= Bharat Kesari =

Freestyle wrestling competition

Bharat Kesari Dangal is freestyle wrestling competition organised by the Haryana Sports and Youth Affairs department to commemorate the martyrdom day of Shaheed Bhagat Singh, Shivaram Rajguru and Sukhdev Thapar.

== 2017 Competition ==
In this year Bharat Kesari Dangal was organized at War Heros Memorial Stadium, Ambala Cantt, Haryana At 6 pm (Evening). It was a free style kushti competition which will be played by both male & female wrestlers. This kushti competition will played under Badalta Haryana Barhta Haryana

=== Inauguration Ceremony ===
Inauguration function will be start on 21 March 2017 at 6:00 PM. This contest will be played at War Heros Memorial Stadium, Ambala Cantt, Haryana. Guests present at the ceremony included CM. Manohar Lal Khattar, Pro Kaptaan Singh Solanki, Shri Anil Vij, Ram Bilash Sharma, Captain Abhiimanu, Shree Om Prakash Dhnakadh, Raav Narveer Singh, Kavita Jain, Krishna Lal Panwar, Vipul Goyal, Manish Kumar Grover, Krishna Kumar Bedi, Dr. Banwari Lal, Nayaab Singh, Brijbhushan Sharan Singh, Ratan Lal Kataria, Shyam Singh, Subhash Barala, Kamal Gupta, Shree Rajiv Mehta, Ashim Goyal, Kamal Gupta, etc.

=== Schedule of Bharat Kesari Dangal ===
- Inauguration: 21 March 2017
- Timing: At 6 pm (Evening)
- Venue: War Heros Memorial Stadium, Ambala Cantt., Haryana
- End of Dangal: 23 March 2017

=== Prize Money under Bharat Kesari Dangal 2017 ===
Competition will be held between 5 male & female wrestlers of 10 weight category. Here we have explained prize money to be given to the winners of Bharat Kesari Dangal:

Rs. 1 Crore to winner.

Rs. 50 Lakh will be given to first runner up.

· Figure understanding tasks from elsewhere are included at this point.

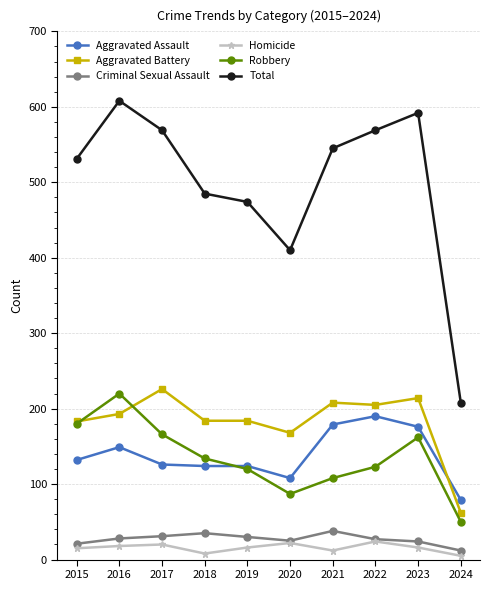

What is the lowest value of the Homicide series?

5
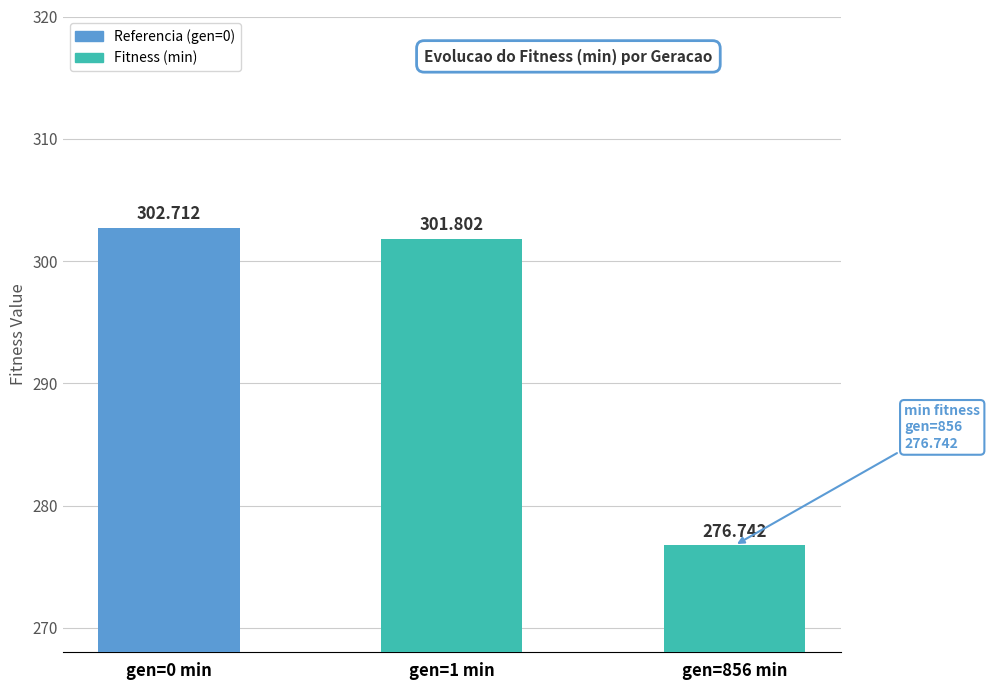

Approximately how many times larger is the value at gen=1 min compared to gen=0 min?

1.0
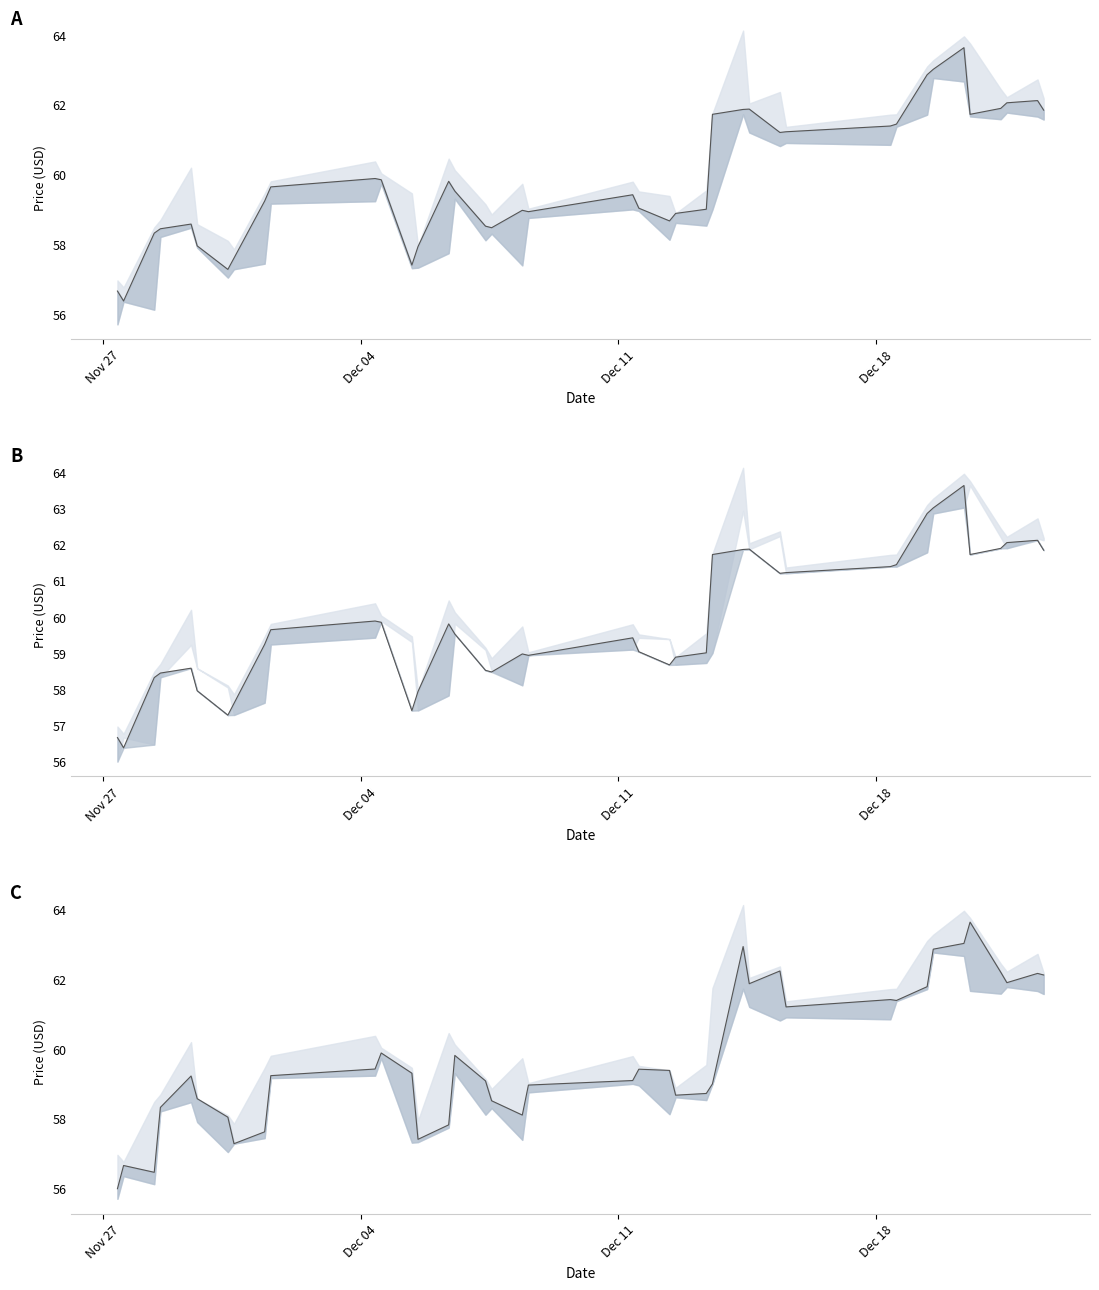

Which category has the lowest value across all series?

Nov 27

Rs. 25 lakh will be given to second runner up.

=== Cultural Program ===
Haryana Govt. organized some cultural program to entertain viewers as seen below with time and date.

| Program | Date |
|---|---|
| Haryana Saanskritik Sandhya | 21-03-2017 |
| Singing by Famous Singers | 22-03-2017 |
| Beautiful & Attractive Laser Show | 23-03-2017 |

Sources:-

http://www.sarkaridunia.in/bharat-kesari-dangal-2017-check-teams-prize-money-schedule/

http://www.sarkaridunia.in/bharat-kesari-dangal-2017-indias-biggest-malefemale-free-style-kushti-contest/

==2016 Competition==
2016 edition of Bharat Kesari Dangal would be organised by Haryana Government at Tau Devi Lal Stadium from 21 to 23 March 2016 in association with Indian Olympic Association and Wrestling Federation of India (WFI).